Intraosseous hemangiomas of the cranium are benign tumors that represent only 0.2% of all bone neoplasms. They are more frequently seen within the frontal and parietal bones, less commonly within the occipital, temporal, and sphenoid bones (9, 10). CT may show an expansile, well-circumscribed bone lesion with a honeycomb configuration and a classic sunburst pattern of intradiploic trabeculation. MR imaging may show a mottled area of high signal on T1- and T2-weighted sequences; histopathologic studies reveal that fatty tissue is the main cause for the increased signal intensity on T1-weighted images, whereas the high signal on T2-weighted images is caused by the slow flow or pooling of blood. After intravenous contrast administration there is a rapid enhancement during an early phase that spreads into the entire lesion in a later phase (11). Similar characteristics were seen in our case of temporal bone hemangioendothelioma, except that on T1-weighted images only a small area of high signal intensity was seen, most probably related to the presence of methemoglobin. The radiologic findings are similar and difficult to differentiate from hemangiomas. However, high-grade (II and III) hemangioendotheliomas, present with indistinct and irregular margins and no evidence of trabeculation. Preoperative differentiation, when possible, is important because hemangioendothelioma is a malignant and aggressive lesion.

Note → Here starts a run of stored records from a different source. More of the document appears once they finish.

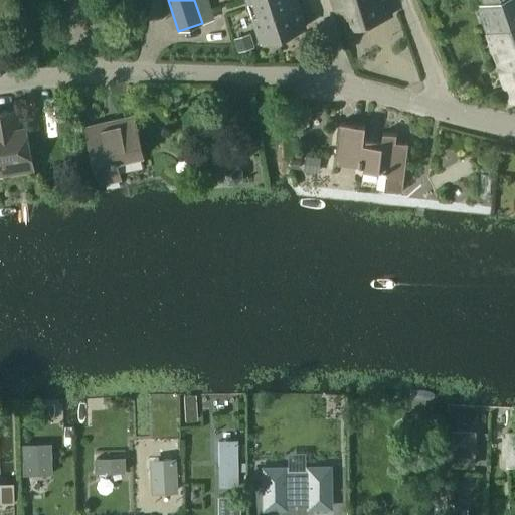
[(246,0),(260,40),(306,25),(298,0),(246,0)]
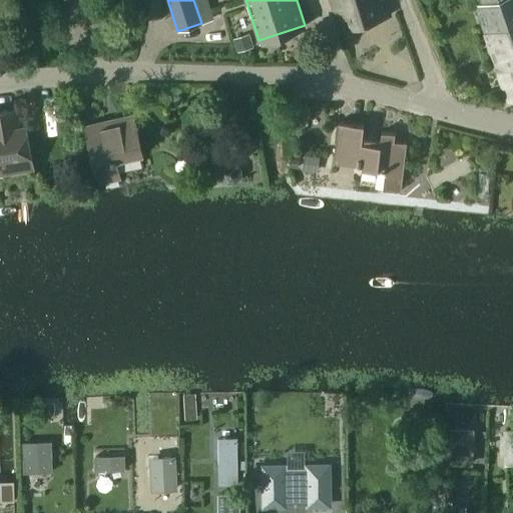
[(331,0),(341,30),(390,15),(385,0),(331,0)]
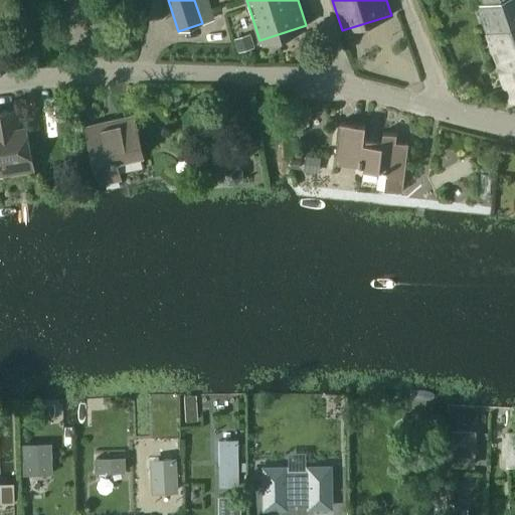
[(514,0),(482,0),(484,3),(478,5),(510,102),(514,100),(514,0)]
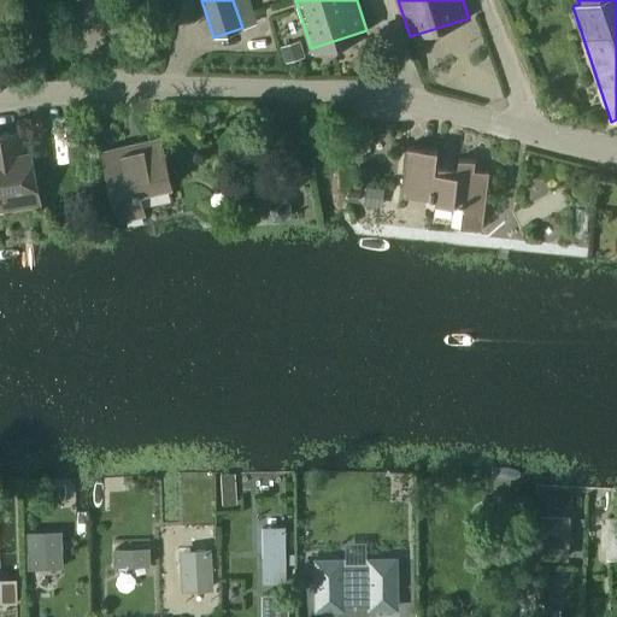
[(300,40),(281,46),(286,63),(305,57),(300,40)]
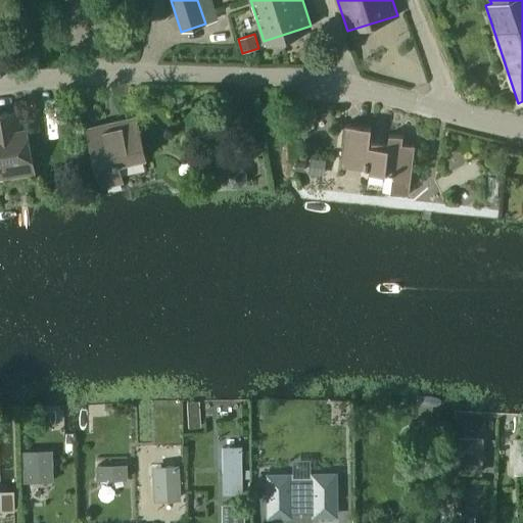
[(19,108),(0,111),(0,168),(2,176),(35,170),(27,126),(22,127),(19,108)]
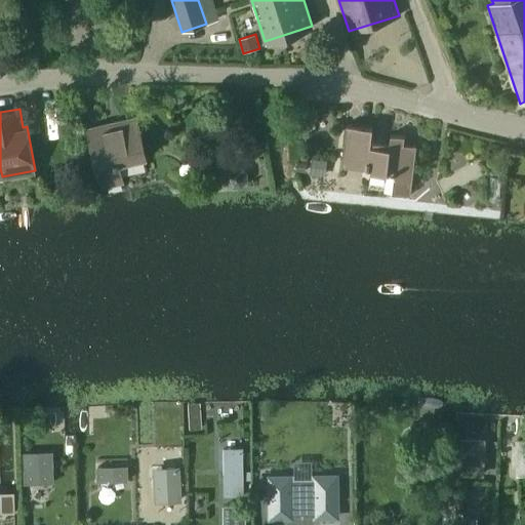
[(121,164),(147,158),(136,115),(87,127),(102,188),(125,182),(121,164)]
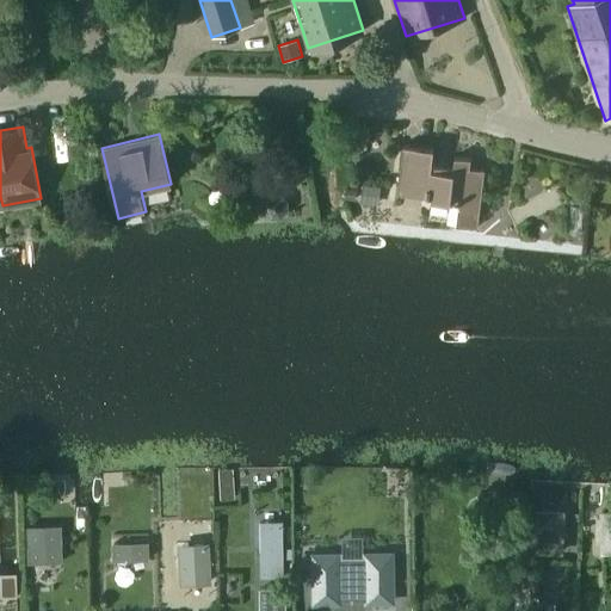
[(433,147),(402,143),(397,190),(431,195),(431,201),(450,203),(450,202),(458,203),(456,223),(477,226),(485,168),(470,167),(471,158),(454,155),(452,165),(432,162),(433,147)]
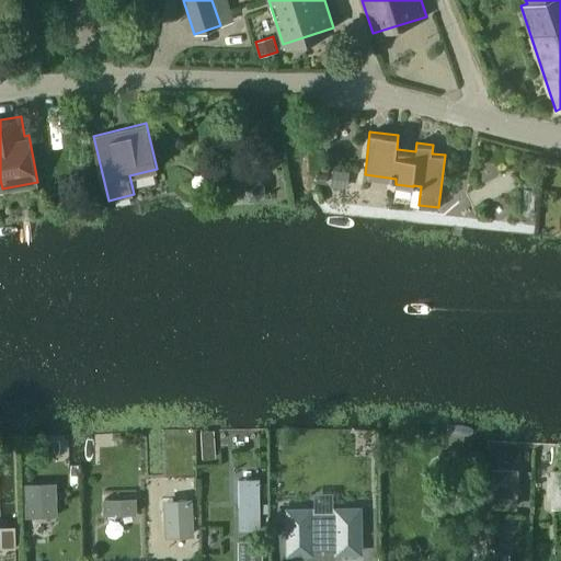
[(333,168),(331,185),(347,187),(351,170),(333,168)]
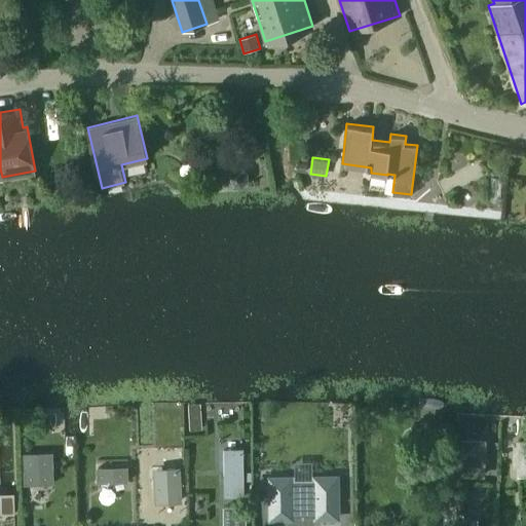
[(297,160),(296,172),(306,173),(307,161),(297,160)]
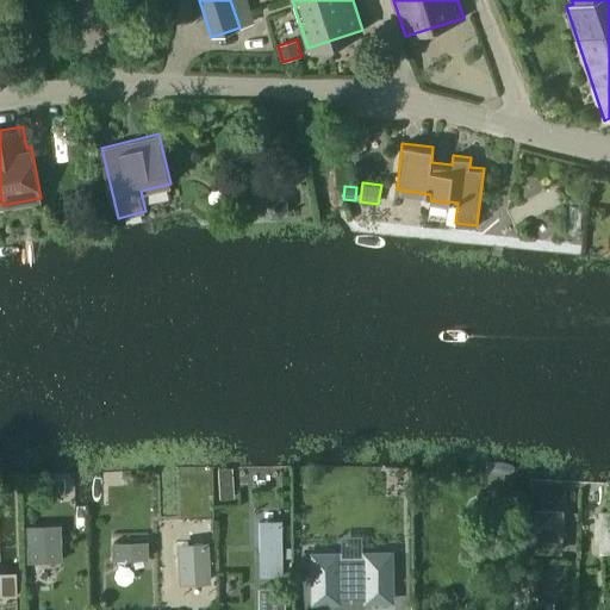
[(271,192),(263,200),(263,210),(272,217),(282,217),(288,209),(288,199),(281,191),(271,192)]
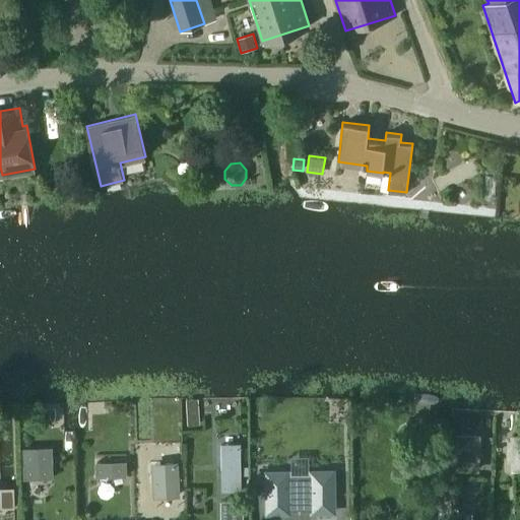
[(488,436),(466,435),(466,470),(488,470),(488,436)]
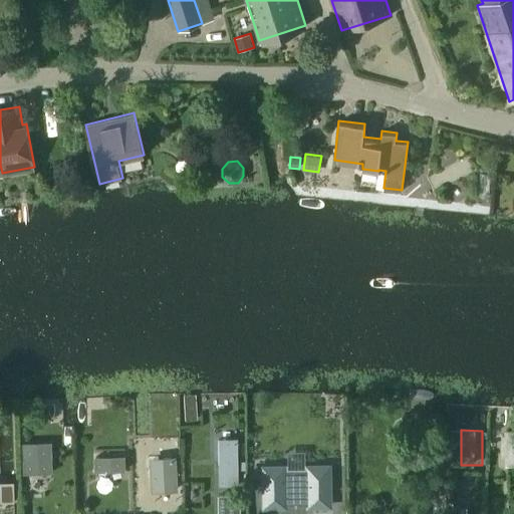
[(513,430),(504,431),(505,466),(513,465),(513,430)]
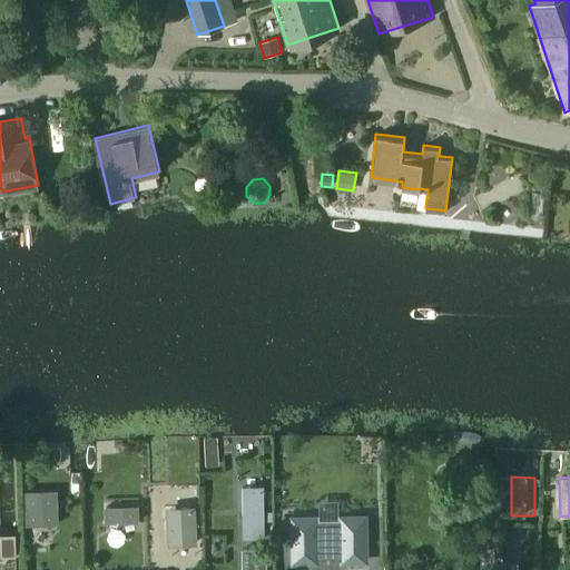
[(261,492),(239,492),(241,543),(262,542),(261,492)]
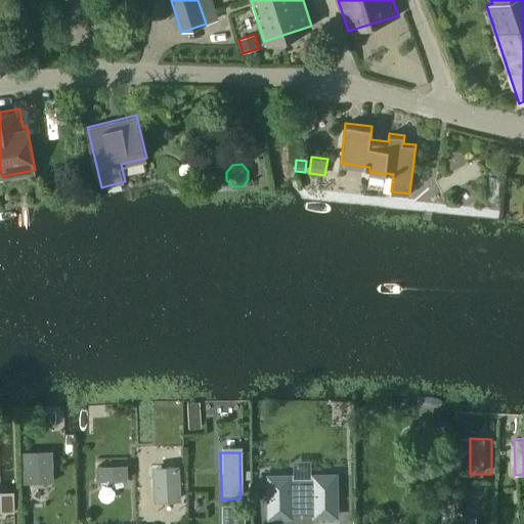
[(127,464),(95,465),(96,481),(128,480),(127,464)]
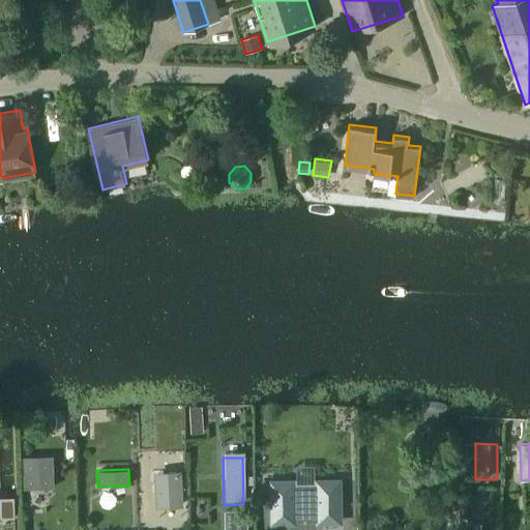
[(180,471),(155,472),(156,506),(182,505),(180,471)]
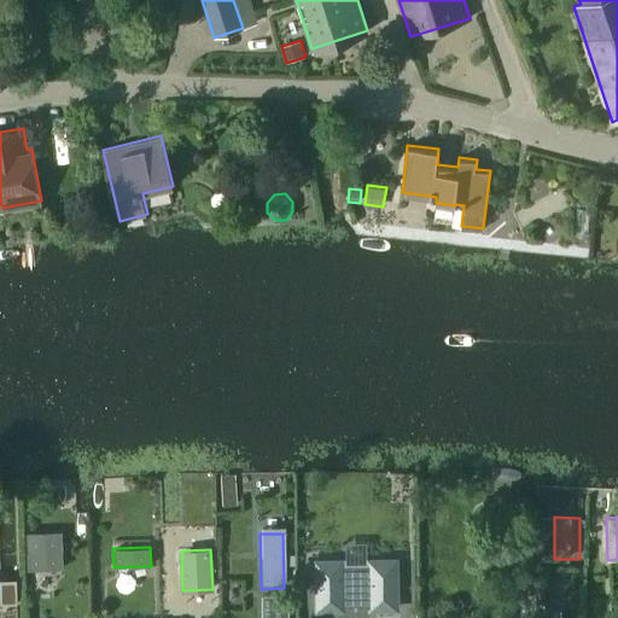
[(63,552),(28,553),(28,569),(63,567),(63,552)]
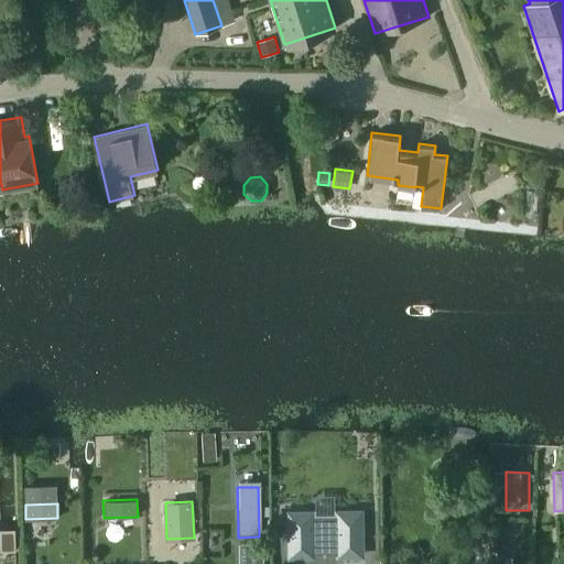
[(327,517),(328,552),(342,551),(342,553),(345,553),(345,555),(360,555),(360,552),(364,552),(362,511),(340,511),(340,516),(327,517)]
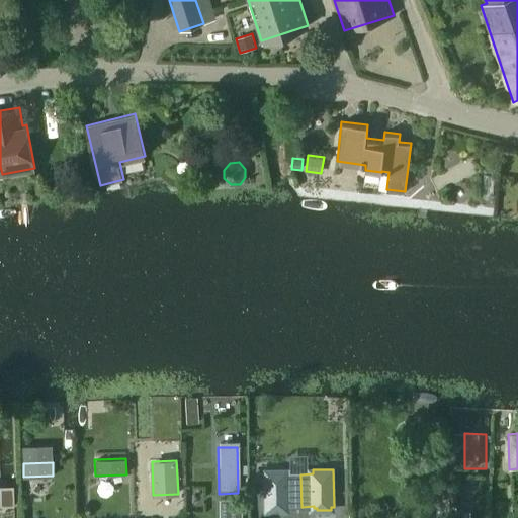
[(288,507),(301,507),(300,475),(287,475),(287,470),(267,471),(268,509),(271,509),(271,511),(285,511),(285,509),(288,509),(288,507)]
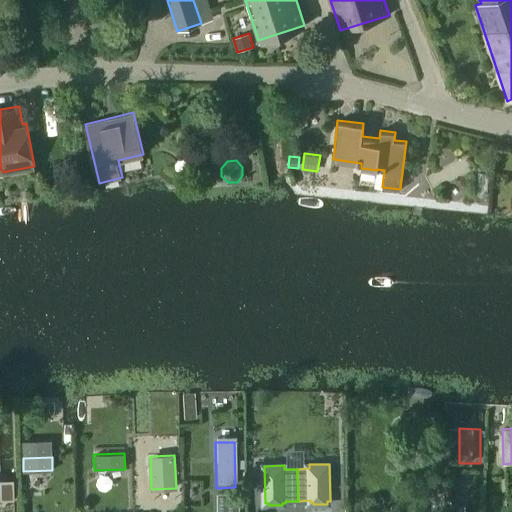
[(14,480),(0,480),(0,498),(14,498),(14,480)]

The treatment of choice for hemangioendothelioma has been surgical resection, combined with radiation, especially in high-grade lesions (1, 2). Radiation therapy has been used alone when surgery was not feasible (8). Chemotherapy currently has no significant role in the treatment. Orchard et al (12) reported successful treatment with α-interferon in two infants with hemangioendotheliomas, one in the head and neck region.

The overall survival is mostly related to the grade of the lesion (2). Grade I lesions have a 95% survival rate; however, survival falls to 62% for grade II lesions and to just 20% for grade III lesions.

Conclusion

Hemangioendothelioma of the temporal bone is a malignant bone lesion that can resemble a benign lesion on imaging studies.